Hare has been upbeat during the preparatory, build up week in the summer sunshine of Les Sables d’Olonne ready to take on a new adventure and learn all she can.
“I am feeling a lot better than I thought I would.” Hare smiled this week on the Port Olona dock, “I have drawn a line under the Bermudes 1000 race. I don’t actually think my own expectations were too high, but maybe others expectations weighed on me a bit.”
She affirms, “But the thing is I am me. I have only got my journey behind me. I have come from where I have. I don’t have an elite sailing background.I am working as hard as I can to step up to the level of this boat and working with some great people but I am where I am. My success in this race is not going to be determined by where I finish in the rankings but how I sail the boat, which decisions I make, how I improve during the race.

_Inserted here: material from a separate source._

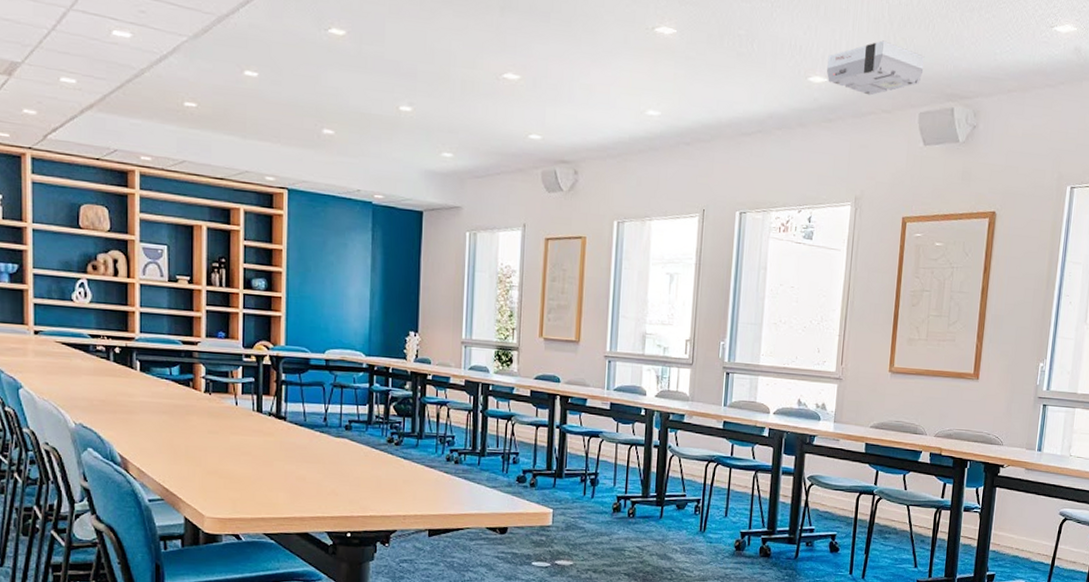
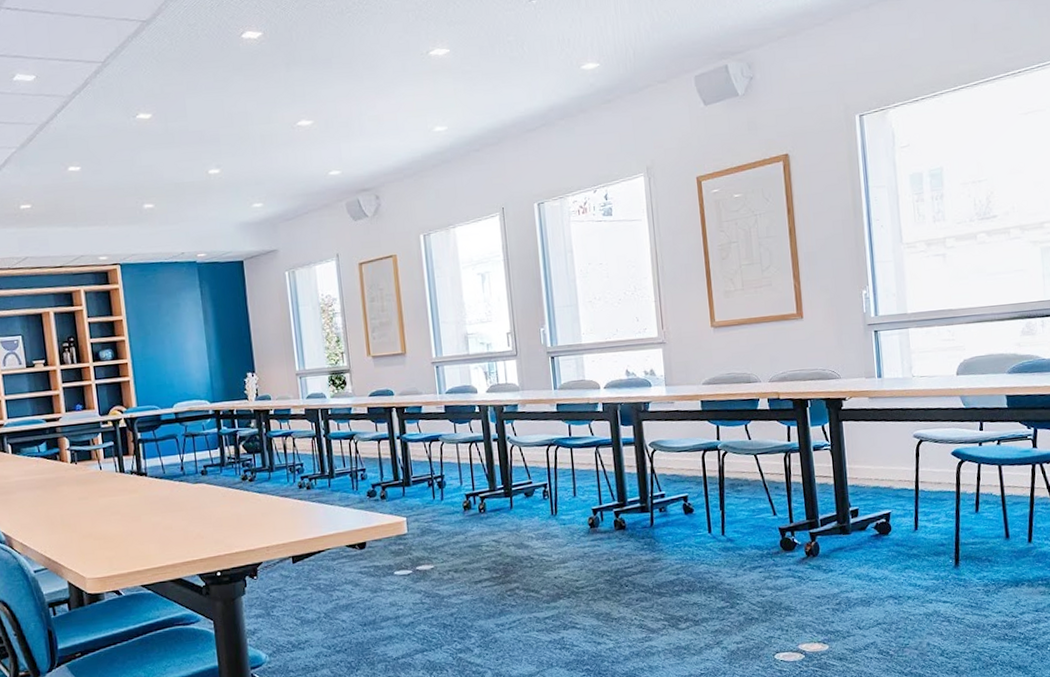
projector: present [827,40,925,96] -> none [596,17,691,71]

And most of all I just want to enjoy it because this is what I love doing.”
She spent a period training in the Atlantic out of Cascais working with coaches Jack Bouttell and Ben Schwarz, “Working with coaches has been very beneficial, with Jack Bouttell and Ben Schwarz. We will start doing a lot more data analysis after this. But of course numbers are a base line for us and we need to adapt them to my style of sailing. I have numbers I can route with but I have to work to be more accurate for the boat.”
And as far as her hopes and expectations go for this race she is trying to be objective but at the same time knows what her target is..
“ On paper this is the mid fleet boat. It has small foils and it is now two generations old. And I think probably I am mid fleet. I think this boat is a good boat for learning. I would like to be closer to Giancarlo Pedote, to Damien Seguin and to Isabelle Joschke. If I could be close to them I would be super happy.”
Disappointment and slightly disillusioned after that last race she sought out Isabelle Joschke who gave her sage advice which the British skipper has taken firmly on board,
“ I had a great conversation with Isabel. And it really kind of gave me permission to let go of all the angst that I had after the Bermudes 1000. I felt like I was missing something. I thought ‘I am not doing this right’ I found it so very challenging physically it was hard to comprehend. We had that 800 miles beat back to the finish and that meant tacking twice a day. And that is not just half an hour of flat out work it is half an hour of risk, half an hour of exhaustion. I thought ‘how can everyone else be doing this and I am struggling?’ and so I managed to hunt down Isabel. I said how do you manage stacking the sails…and she said ‘I don’t. You just do what you can and what works for you.’ The thing is I have been trained to the idea of perfection from Class 40 and sailing fully crewed and then there is no compromise. For one person that can be just too physically demanding. Isabel said you just have to sail to the style that works for you. You are not a guy. You are not sailing fully crewed. You are a woman sailing an IMOCA on your own. And so she tailors her style and tactics to what she knows she is physically able to do and then takes the hit on performance some times. Just speaking to her who has been successful has been so useful. Things I would have considered to be cutting corners are now about sailing to your strengths and weaknesses. It is sailing with your head. That is what I did well on the Vendée. I know I am good at that, sailing with my head. But put me in a pack of boats and I am losing that confidence.”
This could be a course which suits her style and approach to racing,
“ There will be a challenging, physical race with lots of transitions. The answer for me is to get our of here away from the start using maximum brain, minimum brawn. And then if we can get a decent reach to the north that is when I can put my foot down. Coming up to the Fastnet on that last race on that reach I was taking boats and was watching the speed of the other boats with foils like mine and I am as fast when we are reaching. It is the transitions and the other things I have to work on.
Getting out of here will be tricky as it always will be. The north Atlantic is a tricky place to be but being cold and wet is like sailing in the UK and so I should be decent at it. Fixing up the heater is low priority at the moment and I certainly don’t want it to be too warm below anyway as it’ll be hard to come out! But, just grin and bear it it’ll be fine. It’s only two weeks.
It has been great to be here with the other skippers. We really feel part of something big here. We are proud to be a British team based in the UK but when we are here you feel part of something big.”